**Directive**: Rewrite the stretch from the line containing "Between FL FORMATION" through the line containing "At how many categories does at least one series exceed 5?", swapping "categories" for "groups" and leaving everything else unchanged.
☆ ☆ ☆ ☆ ☆
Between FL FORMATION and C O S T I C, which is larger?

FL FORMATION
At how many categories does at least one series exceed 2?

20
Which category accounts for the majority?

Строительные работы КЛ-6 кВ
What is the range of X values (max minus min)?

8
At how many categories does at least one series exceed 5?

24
☆ ☆ ☆ ☆ ☆
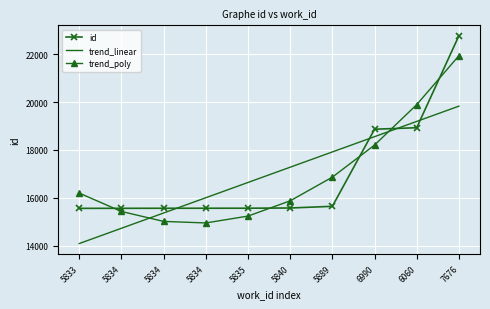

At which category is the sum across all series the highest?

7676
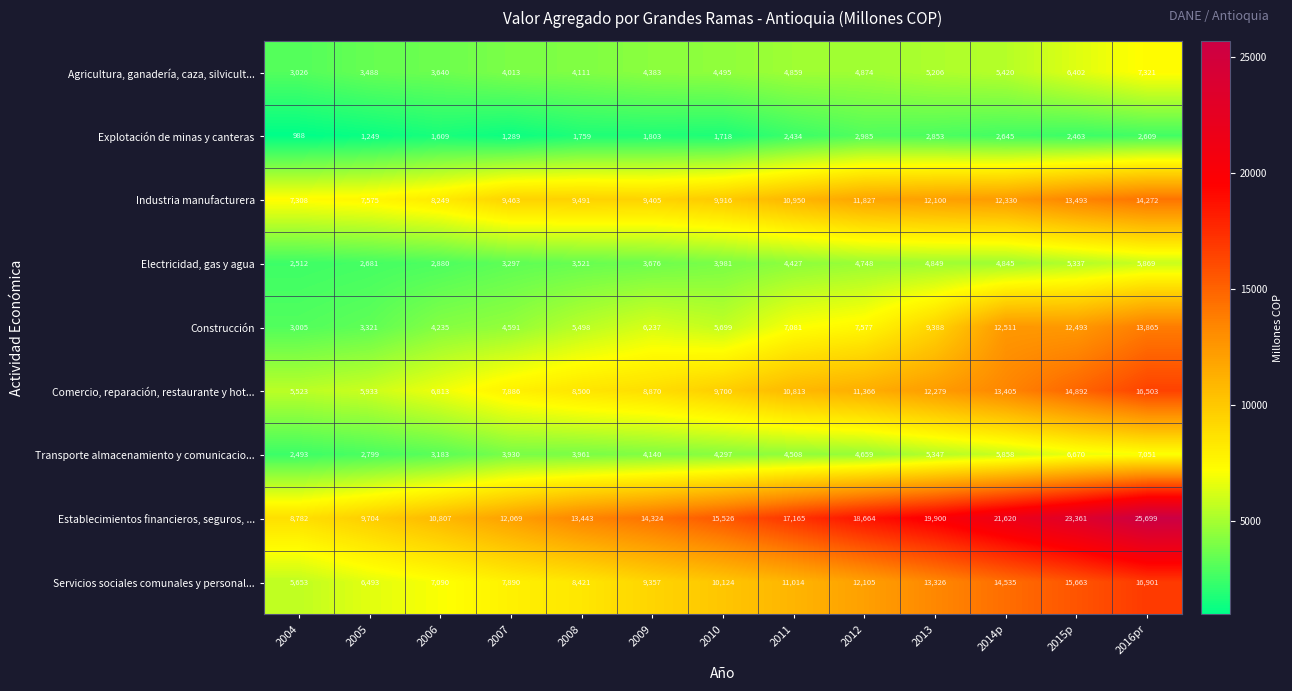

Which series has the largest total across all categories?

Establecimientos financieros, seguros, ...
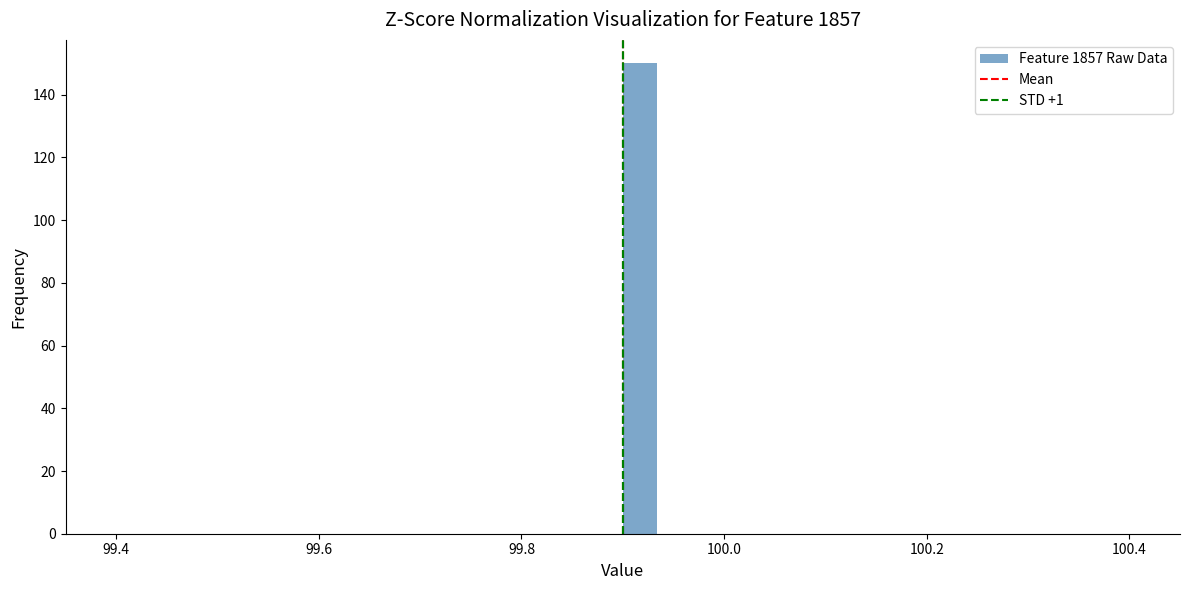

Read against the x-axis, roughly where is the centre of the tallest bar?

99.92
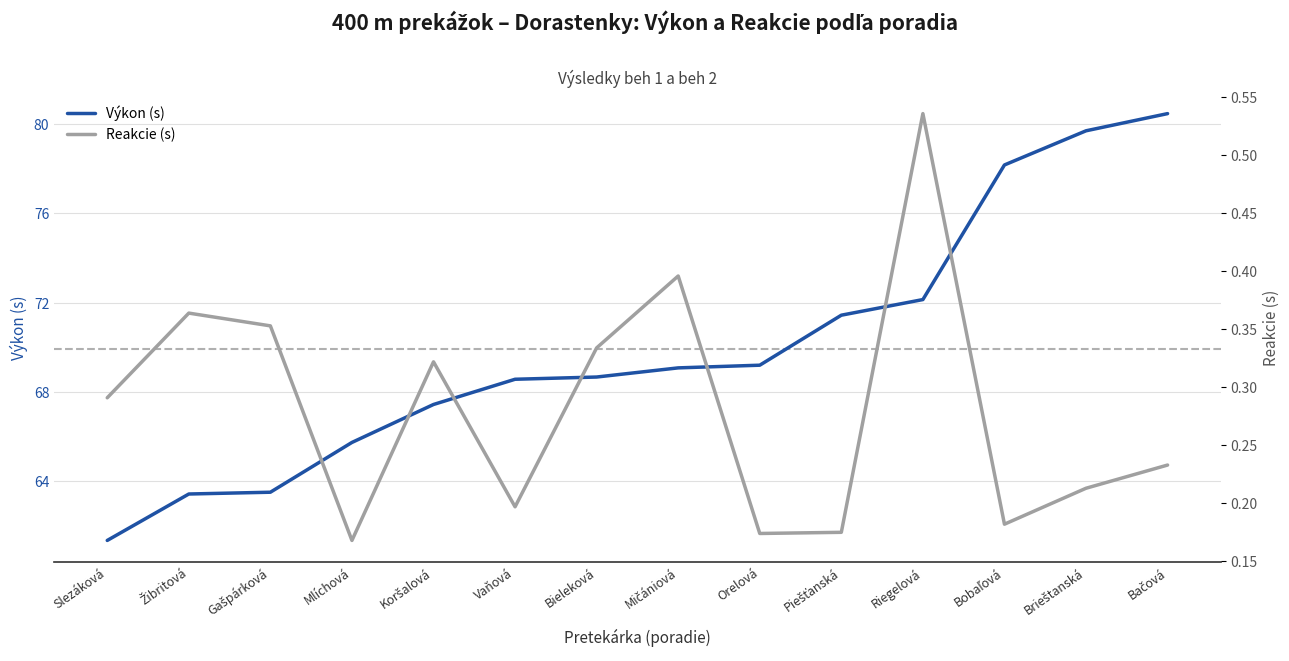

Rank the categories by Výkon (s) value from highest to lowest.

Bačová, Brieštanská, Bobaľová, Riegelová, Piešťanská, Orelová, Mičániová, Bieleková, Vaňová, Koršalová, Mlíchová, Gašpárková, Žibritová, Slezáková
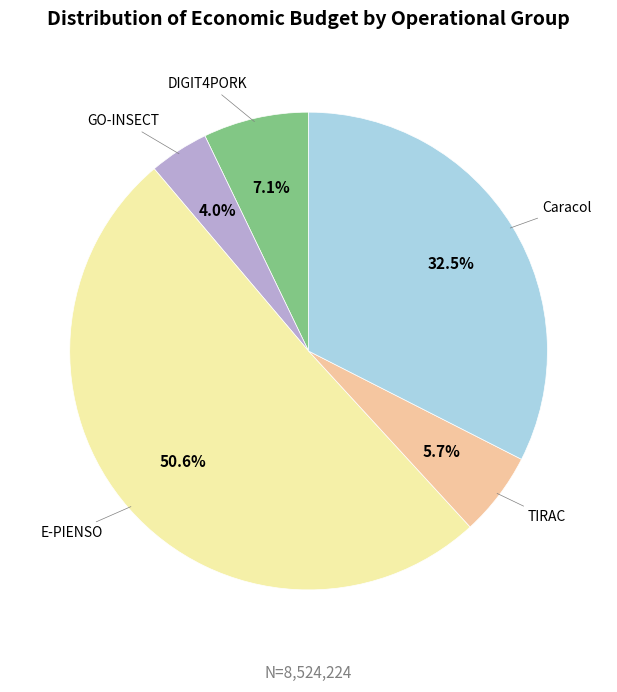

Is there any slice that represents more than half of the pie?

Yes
☆ ☆ ☆ ☆ ☆
**Response for this exercise**:
Between FL FORMATION and C O S T I C, which is larger?

FL FORMATION
At how many groups does at least one series exceed 2?

20
Which category accounts for the majority?

Строительные работы КЛ-6 кВ
What is the range of X values (max minus min)?

8
At how many groups does at least one series exceed 5?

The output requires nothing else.